Whenever we have a big news story, it feels as if the story arc inexorably heads toward a media review of the media’s role in covering the story.
The most recent example (until the next one): heavy flooding in Nashville, TN following a weekend during which the city got stuck under a storm system that dumped 15 inches of rain in a day.
As it happened, I was traveling to Nashville on May 4. My plane landed in sunny, nearly cloudless weather that gave those of us with window seats a birds-eye view of the most extensive flooding I have ever seen.
At Newsweek, Andrew Romano is right: the media outside of Nashville did not do its job.
I had paid attention to the news, and I knew that there had been severe weather.

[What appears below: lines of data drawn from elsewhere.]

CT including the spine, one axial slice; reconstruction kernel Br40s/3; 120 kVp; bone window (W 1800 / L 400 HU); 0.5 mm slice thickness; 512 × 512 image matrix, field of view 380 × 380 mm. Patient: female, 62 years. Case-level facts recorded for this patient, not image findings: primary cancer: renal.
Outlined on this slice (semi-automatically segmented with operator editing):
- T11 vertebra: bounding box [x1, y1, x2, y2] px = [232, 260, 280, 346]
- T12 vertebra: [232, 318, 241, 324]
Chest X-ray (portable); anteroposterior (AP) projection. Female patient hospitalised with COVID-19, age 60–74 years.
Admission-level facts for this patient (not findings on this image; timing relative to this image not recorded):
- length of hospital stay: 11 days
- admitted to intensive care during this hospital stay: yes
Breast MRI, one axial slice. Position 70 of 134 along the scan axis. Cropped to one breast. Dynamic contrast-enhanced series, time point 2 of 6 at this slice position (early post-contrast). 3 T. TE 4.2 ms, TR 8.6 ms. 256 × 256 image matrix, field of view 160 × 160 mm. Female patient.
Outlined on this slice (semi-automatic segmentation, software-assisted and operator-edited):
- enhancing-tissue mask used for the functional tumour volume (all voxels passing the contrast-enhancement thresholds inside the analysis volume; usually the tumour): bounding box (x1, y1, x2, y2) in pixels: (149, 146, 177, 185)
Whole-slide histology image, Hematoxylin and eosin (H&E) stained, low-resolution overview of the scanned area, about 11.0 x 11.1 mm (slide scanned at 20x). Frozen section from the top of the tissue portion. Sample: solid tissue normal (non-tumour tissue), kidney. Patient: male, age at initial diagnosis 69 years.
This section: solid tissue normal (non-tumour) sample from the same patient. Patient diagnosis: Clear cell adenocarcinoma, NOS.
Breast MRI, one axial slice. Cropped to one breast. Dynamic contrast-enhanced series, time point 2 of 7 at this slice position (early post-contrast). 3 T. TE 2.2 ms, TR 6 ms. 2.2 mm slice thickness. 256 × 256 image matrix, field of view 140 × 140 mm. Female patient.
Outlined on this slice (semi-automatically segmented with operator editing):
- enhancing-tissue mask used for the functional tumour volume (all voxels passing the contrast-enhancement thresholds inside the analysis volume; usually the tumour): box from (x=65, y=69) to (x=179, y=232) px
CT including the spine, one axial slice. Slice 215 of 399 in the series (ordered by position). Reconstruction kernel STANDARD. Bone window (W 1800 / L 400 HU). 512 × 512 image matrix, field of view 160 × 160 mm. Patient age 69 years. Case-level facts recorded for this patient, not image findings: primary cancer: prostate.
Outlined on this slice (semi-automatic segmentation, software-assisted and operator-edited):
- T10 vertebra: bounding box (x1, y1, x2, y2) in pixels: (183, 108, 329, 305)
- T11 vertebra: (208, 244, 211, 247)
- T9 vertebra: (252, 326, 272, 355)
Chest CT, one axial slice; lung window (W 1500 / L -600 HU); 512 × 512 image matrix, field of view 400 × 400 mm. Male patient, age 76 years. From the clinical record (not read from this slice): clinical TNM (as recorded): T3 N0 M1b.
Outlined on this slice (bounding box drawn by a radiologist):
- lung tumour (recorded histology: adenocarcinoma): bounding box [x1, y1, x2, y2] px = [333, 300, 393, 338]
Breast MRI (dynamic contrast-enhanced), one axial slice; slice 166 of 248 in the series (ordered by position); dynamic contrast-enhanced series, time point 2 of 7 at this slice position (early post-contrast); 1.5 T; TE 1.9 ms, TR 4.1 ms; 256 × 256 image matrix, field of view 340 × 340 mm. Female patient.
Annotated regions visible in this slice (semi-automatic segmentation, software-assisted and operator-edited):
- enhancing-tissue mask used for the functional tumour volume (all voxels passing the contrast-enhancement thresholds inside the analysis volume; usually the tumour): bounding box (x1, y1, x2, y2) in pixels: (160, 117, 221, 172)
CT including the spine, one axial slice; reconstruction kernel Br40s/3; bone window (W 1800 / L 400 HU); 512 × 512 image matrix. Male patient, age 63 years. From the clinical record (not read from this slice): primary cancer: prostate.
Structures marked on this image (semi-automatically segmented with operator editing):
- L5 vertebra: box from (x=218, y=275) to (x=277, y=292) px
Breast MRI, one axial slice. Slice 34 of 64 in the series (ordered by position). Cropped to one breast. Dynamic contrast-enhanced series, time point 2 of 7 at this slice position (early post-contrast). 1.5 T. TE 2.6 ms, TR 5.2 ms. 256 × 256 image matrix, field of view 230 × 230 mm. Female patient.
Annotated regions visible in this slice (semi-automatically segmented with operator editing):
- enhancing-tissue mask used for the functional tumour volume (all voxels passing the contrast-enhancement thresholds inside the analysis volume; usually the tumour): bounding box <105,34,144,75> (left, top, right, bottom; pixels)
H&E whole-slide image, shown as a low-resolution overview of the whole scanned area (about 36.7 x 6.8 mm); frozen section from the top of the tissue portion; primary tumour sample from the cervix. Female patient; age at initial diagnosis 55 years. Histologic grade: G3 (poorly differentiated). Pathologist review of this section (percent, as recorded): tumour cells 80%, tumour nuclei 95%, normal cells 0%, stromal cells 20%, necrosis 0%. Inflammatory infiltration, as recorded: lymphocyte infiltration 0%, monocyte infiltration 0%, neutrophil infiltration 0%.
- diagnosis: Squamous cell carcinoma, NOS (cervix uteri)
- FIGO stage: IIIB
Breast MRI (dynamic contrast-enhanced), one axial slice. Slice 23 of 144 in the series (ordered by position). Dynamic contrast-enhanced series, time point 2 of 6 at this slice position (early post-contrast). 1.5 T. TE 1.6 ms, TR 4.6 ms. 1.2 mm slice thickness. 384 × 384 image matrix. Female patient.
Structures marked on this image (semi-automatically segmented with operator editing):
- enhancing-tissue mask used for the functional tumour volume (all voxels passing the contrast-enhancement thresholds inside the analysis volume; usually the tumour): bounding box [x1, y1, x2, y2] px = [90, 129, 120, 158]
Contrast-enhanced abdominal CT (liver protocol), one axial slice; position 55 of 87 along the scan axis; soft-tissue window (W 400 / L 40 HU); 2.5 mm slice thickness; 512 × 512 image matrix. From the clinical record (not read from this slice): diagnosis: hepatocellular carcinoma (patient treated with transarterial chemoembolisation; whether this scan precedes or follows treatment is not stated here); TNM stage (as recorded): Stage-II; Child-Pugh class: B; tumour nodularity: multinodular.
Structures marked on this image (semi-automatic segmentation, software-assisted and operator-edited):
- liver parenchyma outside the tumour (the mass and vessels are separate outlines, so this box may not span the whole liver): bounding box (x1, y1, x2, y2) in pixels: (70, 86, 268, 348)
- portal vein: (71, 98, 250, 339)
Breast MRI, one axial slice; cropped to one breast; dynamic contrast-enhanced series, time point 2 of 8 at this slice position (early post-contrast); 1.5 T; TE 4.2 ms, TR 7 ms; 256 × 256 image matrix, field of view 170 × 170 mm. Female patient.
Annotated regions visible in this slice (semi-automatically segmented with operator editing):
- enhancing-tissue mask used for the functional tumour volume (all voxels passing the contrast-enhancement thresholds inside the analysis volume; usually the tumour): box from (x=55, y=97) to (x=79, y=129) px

I had heard of flood warnings, but when I landed, entire areas of the city were under water, something largely unreported before I left.
In being right, though, Newsweek risks perpetuating a second media tradition: hand-wringing our way out of meaningful change.
If there is a business model for effective reporting (and I think there is), writing about the need for change is only the first step. What is Newsweek, or any other media entity, planning to do differently in the future?
That’s not to pick on Andrew Romano, who raised the issue. I wish he’d been in the taxi I took back to the airport on May 6. The driver told me of a cousin who had seen flood waters rise so quickly he barely had time to grab the family dog. In waist-deep water, the pet panicked, broke free and was lost.
If I can hear and tell that story, so too can the businesses we pay to bring us news.